Bien que le rôle soit fort bref, Marie Gautrot endosse de nouveau le personnage d’Albine (dans lequel nous l’avons déjà entendue) avec brio, douceur et profondeur. Nul reproche non plus pour Louise Pingeot en Charmeuse ou pour Nicolas Josserand en Serviteur au coup de canne facile ! Enfin, celui qui ressort particulièrement parmi les seconds rôles est le Palémon de Guilhem Worms. S’il nous avait déjà conquis dans La Bohème en juin dernier, nous ne cachons pas notre enthousiasme renouvelé lorsque résonne à nouveau cette « voix aux assises solides, bercée de noblesse et de charme naturels ». La projection est puissante sans être poussée, la voix est solaire, ambrée, solide, nuancée et colorée, le tout saupoudré d’une excellente diction.
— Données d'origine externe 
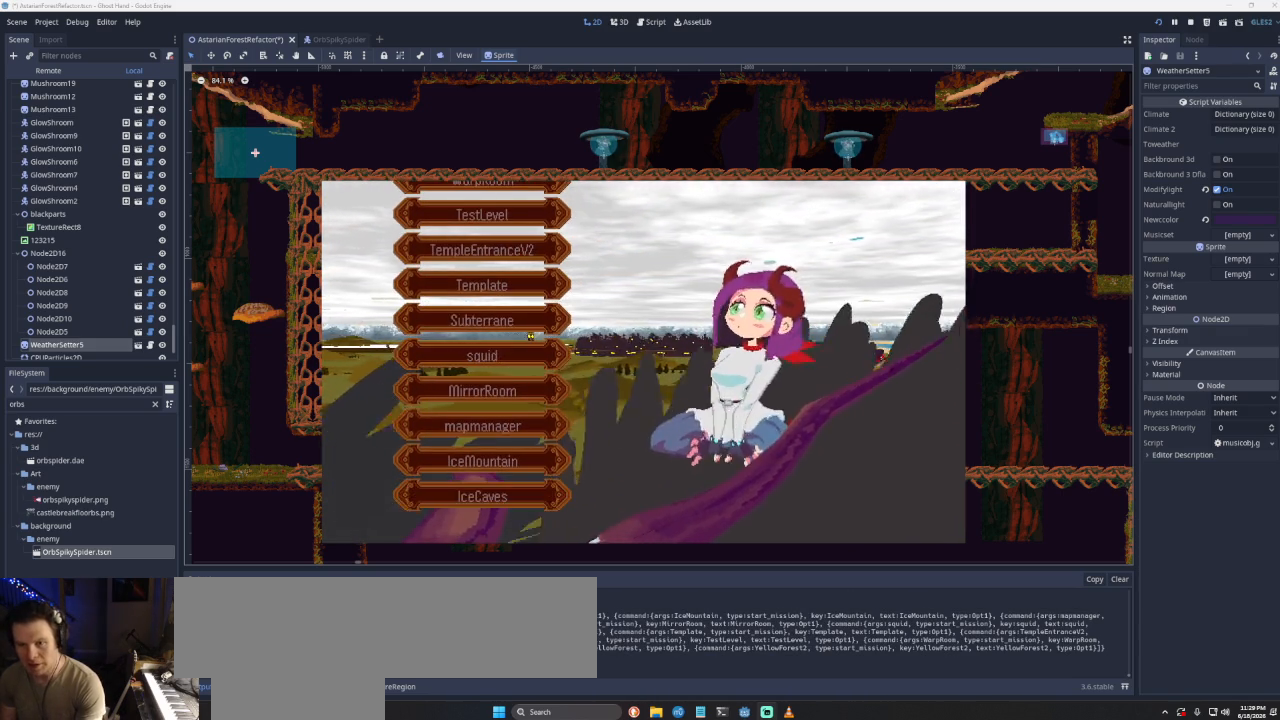
{"buttons": [], "left_stick": "center", "right_stick": "center", "events": [[367, "DPAD_DOWN", "down"], [500, "DPAD_DOWN", "up"]]}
Les chœurs de la maison (préparés par Laurent Touche) laissent entendre une belle unité et une homogénéité très appréciables ; les convictions sont tout aussi fortes en tenues religieuses que dans la décadence du cabaret, pour un résultat enthousiasmant.
Enfin, Victorien Vanoosten était à la tête de l’Orchestre Symphonique Saint-Etienne Loire qu’il a su diriger avec force, nuances et expressivité. La phalange stéphanoise s’est avéré être un bel appui sur lequel la scène pouvait compter, déployant une fresque aux couleurs variées et harmonieuses.
Bien que l’on puisse trouver quelques légers défauts dans cette production, le résultat n’en demeure pas moins réussi et parvient à offrir une belle vivacité ainsi qu’un véritable attrait pour cette Thaïs de Massenet, dans un spectacle servant tout aussi bien la débauche de la courtisane que la spiritualité de sa rédemption.
Elodie Martinez
(St-Etienne, le 15 novembre 2024)
Thaïs de Massenet à l'Opéra de Saint-Etienne jusqu'au 19 novembre.